Except that if he spent a bit more time on Google, and less time in his science books, he would also have discovered that that’s hardly an *original* idea (WTF Heston?). I bookmarked a recipe for that AGES ago (last year) already – not to mention that in 0.14 seconds, Google comes up with 7,400,000 hits on it.
Well I finally made it the other day. It goes against all my popcorn instincts. You have to soak the things (in cream, sugar and milk), which means you have to listen to all their delicious crunchy airiness die a slow pffffft into a soggy mess. Then when you’ve really drowned them good and dead (30 mins to an hour), you have to sieve them and mash the life force out of them.
Then you turn that creamy, popcorny goodness into a silky smooth custard (with an egg and mild heat). Churn that custard when it’s nice and chilled (not forgetting a good slosh of vodka to prevent it from freezing too hard), and there you have perhaps some of the most deliciously counter-intuitive ice cream. Go ahead and serve that with some salted caramel sauce, as recommended, and also a fudgy ginger brownie, if you have one to hand. It’s so delightfully wrong it’s almost like having HB in your kitchen.
(Disclaimer: Sorry, Heston. I’m just grumpy because the Philosophe recently ate a piece of pork belly that was cooked in one of your kitchens for 52 hours. I really should have been there. But you are welcome to come and try my popcorn ice cream – if you can handle defeat.)
Being an honorary South African (or Swazi, or Dane), I am a relative latecomer to the phenomenon of Alton Brown – who, as per above, has apparently been teaching (American) geeks how to cook since 1999. He’s entertaining and whacky in a Heston Blumenthal sort of way, except the comparison stops at invention: they’re both mad scientists, but Blumenthal is definitely one up on the Willy Wonka factor (never mind snail porridge: how many people can actually get their dinner guests to lick the wallpaper?).
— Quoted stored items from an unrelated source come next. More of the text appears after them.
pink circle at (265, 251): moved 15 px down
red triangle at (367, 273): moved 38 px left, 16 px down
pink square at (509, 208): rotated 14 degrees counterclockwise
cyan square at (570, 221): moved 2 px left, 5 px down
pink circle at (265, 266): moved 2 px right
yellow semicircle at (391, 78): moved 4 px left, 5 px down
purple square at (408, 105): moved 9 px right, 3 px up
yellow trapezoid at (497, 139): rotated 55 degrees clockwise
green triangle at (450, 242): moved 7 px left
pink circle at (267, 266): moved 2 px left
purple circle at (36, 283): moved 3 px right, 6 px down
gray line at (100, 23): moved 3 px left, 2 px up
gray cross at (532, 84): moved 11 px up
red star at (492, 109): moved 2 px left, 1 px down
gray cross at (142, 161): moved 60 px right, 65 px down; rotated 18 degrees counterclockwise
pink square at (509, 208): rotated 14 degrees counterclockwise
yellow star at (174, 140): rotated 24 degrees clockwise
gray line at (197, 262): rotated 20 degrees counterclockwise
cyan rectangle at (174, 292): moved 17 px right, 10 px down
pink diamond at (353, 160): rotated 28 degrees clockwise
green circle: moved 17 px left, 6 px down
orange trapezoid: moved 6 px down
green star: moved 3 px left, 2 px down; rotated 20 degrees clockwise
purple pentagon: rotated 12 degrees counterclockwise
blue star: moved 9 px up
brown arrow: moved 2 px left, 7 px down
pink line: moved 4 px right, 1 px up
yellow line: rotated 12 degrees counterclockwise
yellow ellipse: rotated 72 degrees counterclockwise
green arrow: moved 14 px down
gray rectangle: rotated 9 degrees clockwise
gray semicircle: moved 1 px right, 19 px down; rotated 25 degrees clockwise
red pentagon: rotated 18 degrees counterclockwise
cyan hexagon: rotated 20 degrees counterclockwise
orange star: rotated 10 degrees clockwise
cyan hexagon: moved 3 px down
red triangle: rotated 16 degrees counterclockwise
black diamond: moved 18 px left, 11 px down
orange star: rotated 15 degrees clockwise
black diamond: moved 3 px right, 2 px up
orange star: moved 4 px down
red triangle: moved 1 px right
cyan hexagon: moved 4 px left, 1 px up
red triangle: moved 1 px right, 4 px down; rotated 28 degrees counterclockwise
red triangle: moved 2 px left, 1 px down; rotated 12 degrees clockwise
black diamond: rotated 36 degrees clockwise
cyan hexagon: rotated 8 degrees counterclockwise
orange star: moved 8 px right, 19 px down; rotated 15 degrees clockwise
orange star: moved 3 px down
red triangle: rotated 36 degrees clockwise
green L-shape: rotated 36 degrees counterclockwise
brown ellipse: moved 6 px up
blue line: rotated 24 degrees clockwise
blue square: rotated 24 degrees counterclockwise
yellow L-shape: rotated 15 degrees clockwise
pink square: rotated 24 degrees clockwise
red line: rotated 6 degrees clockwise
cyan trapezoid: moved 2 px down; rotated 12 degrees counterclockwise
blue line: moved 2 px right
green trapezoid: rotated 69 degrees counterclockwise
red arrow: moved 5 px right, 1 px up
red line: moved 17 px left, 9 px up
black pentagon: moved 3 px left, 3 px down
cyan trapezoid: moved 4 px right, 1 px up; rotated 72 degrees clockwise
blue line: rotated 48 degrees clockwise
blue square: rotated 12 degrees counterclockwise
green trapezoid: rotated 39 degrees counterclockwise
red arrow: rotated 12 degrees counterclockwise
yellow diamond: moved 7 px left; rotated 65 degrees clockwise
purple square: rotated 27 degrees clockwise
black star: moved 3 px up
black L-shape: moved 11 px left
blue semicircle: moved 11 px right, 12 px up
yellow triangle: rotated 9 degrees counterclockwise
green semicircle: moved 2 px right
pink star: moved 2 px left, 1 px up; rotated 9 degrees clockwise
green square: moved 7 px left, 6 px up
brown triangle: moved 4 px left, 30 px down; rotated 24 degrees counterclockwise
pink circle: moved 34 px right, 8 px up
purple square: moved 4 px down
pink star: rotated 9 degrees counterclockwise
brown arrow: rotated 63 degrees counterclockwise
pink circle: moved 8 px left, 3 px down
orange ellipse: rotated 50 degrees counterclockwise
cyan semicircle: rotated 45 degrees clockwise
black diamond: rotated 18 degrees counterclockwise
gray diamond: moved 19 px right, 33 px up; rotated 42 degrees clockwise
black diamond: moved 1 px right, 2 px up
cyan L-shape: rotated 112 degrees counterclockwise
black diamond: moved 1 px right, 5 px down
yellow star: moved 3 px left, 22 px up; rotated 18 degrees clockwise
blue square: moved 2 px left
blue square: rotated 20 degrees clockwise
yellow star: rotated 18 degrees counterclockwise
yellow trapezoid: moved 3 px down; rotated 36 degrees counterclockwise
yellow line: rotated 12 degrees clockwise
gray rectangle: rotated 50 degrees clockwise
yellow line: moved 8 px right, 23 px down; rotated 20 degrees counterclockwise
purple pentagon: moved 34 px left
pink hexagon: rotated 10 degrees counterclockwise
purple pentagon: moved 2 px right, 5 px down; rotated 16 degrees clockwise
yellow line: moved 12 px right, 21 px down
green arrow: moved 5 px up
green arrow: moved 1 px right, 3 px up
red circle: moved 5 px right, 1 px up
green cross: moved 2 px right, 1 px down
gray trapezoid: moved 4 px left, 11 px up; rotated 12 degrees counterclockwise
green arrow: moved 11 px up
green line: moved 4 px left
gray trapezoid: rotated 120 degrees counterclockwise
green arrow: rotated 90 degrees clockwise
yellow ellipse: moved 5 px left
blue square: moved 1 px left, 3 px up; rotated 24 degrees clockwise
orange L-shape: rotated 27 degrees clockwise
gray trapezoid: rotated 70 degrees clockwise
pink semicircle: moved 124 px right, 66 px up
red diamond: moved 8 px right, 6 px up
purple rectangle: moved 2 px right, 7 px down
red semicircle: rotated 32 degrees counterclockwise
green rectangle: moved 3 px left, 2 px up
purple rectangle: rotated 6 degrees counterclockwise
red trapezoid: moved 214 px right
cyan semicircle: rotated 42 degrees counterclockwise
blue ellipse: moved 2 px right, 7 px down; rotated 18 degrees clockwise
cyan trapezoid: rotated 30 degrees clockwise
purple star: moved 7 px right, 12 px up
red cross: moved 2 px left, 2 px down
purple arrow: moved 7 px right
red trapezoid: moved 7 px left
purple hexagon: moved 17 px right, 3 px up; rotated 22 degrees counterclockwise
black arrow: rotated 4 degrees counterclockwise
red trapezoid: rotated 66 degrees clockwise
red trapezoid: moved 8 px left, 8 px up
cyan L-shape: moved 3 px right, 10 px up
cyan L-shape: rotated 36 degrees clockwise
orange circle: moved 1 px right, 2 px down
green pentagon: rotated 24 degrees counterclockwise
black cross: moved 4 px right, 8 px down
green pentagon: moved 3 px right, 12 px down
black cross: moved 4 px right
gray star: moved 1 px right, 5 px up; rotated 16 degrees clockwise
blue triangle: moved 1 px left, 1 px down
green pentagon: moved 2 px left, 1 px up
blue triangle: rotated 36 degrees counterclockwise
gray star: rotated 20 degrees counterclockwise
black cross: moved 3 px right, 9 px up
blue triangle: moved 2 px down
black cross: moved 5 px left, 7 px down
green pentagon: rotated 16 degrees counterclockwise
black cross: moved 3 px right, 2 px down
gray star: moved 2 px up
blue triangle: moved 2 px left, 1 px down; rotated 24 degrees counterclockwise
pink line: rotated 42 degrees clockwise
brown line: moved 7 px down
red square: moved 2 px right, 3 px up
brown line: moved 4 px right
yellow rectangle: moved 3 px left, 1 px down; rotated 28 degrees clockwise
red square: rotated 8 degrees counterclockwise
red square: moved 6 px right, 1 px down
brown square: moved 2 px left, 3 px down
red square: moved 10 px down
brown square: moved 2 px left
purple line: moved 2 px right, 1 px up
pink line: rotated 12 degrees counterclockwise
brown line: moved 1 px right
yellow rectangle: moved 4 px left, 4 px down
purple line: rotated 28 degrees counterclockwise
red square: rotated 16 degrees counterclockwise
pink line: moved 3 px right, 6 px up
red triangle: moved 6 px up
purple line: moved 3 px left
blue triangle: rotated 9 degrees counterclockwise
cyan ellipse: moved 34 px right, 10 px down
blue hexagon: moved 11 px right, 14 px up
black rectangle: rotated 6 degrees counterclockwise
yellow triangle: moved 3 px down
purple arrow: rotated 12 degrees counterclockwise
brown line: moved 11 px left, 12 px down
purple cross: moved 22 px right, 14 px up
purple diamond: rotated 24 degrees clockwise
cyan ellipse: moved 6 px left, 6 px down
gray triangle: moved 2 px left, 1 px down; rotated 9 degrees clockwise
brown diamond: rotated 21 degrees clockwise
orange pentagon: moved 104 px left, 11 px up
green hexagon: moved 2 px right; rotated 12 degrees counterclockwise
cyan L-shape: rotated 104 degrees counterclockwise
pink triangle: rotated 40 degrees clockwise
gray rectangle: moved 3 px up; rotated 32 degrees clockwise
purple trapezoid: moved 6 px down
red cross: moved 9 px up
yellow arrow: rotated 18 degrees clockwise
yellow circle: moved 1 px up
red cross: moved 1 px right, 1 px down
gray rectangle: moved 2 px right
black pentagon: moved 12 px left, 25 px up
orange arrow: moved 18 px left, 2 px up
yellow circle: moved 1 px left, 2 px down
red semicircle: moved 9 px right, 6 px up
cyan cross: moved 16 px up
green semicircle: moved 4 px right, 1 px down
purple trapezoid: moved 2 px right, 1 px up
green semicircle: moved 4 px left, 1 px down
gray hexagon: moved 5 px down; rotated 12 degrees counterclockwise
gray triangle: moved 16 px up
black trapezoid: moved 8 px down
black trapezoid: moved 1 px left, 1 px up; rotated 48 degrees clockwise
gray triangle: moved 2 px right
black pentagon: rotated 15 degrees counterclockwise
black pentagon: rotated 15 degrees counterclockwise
Alton Brown is fun to watch because he explains how stuff works, in a way that you could actually try at home (I once mimicked his recipe for mint juleps: they was good).
So it only made sense that I should break my latest vow never to make brownies again with Alton Brown’s recipe. I like it because it only uses cocoa (no faffing about with melting chocolate), and it contains four eggs, which should produce some nice thick, chewy brownies.
And I planned to follow it exactly to the letter, so I could only blame Alton if they didn’t work. Except for one minor alteration, which was to add an entire box of Dalla Cia grappa chocolates. How beautiful it promises to be in execution:
I wish I could say the above picture (of the brownie) came out of my own kitchen, but alas, my brownies are still cooling in the pan, so I borrowed this picture from someone who actually got it right (click on the image to visit that baker). And I may as well add right now that I didn’t have enough butter and couldn’t be arsed to go to the shop again, so I supplemented with a little oil. Oh, and I added some espresso powder too.
In theory, these will be the perfect ode to something the Philosophe and I call our cap-grap routine: cappuccino and grappa after lunch (which ideally includes a glass of some nice cold riesling for these hot summer days). But I fear that I – unlike Alton Brown – am a crap scientist in the kitchen. My last batch of brownies contained two whole boxes of Lindor chocolate balls. They should have been superb. Instead the whole lot ended in the bin.
Let’s hope the garbage trolls don’t get lucky again.